Why You Can’t Afford to Buy a House in New Zealand

Increased demand, a housing shortage and an almost COVID-free year have fueled an overheated real estate market

Close-up of a villa in Waikanae, New Zealand
Housing prices across New Zealand are up 20% in a year
Steve Prosser / Unsplash

New Zealand has weathered our current COVID-19 pandemic with aplomb.

So you may be tempted to move there (also because it’s gorgeous and their prime minister is awesome). But real estate prices have skyrocketed, as Bloomberg reports, with the island nation now one of the most expensive housing markets relative to income among the 36 nations in the Organisation for Economic Co-operation and Development (OECD). And the city of Auckland is now the fourth least-affordable city in the world.
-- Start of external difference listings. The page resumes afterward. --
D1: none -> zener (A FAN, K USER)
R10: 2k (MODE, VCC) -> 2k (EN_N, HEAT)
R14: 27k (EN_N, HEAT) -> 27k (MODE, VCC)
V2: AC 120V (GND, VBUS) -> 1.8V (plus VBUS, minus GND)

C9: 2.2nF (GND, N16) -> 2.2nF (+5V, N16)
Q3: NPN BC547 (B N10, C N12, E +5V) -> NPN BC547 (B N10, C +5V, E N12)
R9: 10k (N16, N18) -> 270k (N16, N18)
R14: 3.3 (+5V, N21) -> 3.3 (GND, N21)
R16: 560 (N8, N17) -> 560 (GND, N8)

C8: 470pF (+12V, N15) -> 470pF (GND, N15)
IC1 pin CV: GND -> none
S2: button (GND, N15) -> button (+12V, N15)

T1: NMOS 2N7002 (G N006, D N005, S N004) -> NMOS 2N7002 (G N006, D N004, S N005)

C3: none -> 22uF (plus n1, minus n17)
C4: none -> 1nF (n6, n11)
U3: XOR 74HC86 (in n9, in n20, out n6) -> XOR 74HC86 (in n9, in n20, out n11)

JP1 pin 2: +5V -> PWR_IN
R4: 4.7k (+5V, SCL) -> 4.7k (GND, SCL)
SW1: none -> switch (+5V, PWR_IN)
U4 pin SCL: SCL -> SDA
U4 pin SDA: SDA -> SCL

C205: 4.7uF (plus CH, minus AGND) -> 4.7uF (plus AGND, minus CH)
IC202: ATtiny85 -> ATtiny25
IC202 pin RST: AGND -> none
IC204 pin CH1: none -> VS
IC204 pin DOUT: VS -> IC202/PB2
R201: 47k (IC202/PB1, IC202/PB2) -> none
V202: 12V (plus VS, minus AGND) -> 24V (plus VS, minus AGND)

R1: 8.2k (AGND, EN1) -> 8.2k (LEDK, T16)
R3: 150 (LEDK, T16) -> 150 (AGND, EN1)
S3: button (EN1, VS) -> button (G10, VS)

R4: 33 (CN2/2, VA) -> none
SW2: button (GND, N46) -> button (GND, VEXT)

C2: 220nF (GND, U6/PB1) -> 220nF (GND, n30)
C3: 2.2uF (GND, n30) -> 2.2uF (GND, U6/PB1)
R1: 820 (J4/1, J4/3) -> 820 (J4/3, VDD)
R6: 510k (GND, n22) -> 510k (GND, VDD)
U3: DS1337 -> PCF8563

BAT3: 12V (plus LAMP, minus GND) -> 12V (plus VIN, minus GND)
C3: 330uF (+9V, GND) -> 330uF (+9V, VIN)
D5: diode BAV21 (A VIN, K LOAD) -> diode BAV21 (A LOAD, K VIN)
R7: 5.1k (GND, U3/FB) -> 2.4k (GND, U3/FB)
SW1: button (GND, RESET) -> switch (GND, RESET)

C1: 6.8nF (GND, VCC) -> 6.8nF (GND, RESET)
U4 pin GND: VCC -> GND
Housing prices are up 20% year-to-year, with the country’s median at about $550,000 in U.S. dollars. Some houses are going for millions above their local council valuations; even dilapidated “dungers” can fetch seven figures. Meanwhile, home ownership is 65%, a low rate that hasn’t been seen since the 1950s.

“Common sense would suggest that run-down or derelict properties could sell for a bargain,” as Wendy Alexander, the acting chief executive at the Real Estate Institute of New Zealand (REINZ), told the BBC. “However, as we’ve seen time and time again, this isn’t always the case in the current market.”

Basically, people are being priced out of owning. As the Bloomberg report notes, “The median house price is now 6.7 times the average annual household income, according to Infometrics. To get back to an affordable multiple of about three, the economics consultancy estimates there would need to be a 55% drop in house prices or a 123% lift in household incomes.”

Government changes in tax rules away from investors and toward first-time buyers may help. Meanwhile, the New Zealand Property Investors’ Federation suggests that a housing shortage is the real issue.

As a New Yorker, all of these arguments sound sadly familiar (although outsiders buying up property doesn’t seem to be an issue, as you need to hold a residence class visa and meet other criteria to buy a home in New Zealand). As does this conclusion reached by recent NZ homebuyer Femke Burger: “I ended up spending significantly more than my original budget, and I ended up buying something I never would have considered at the beginning. There have been some significant compromises, but I’m still really happy.”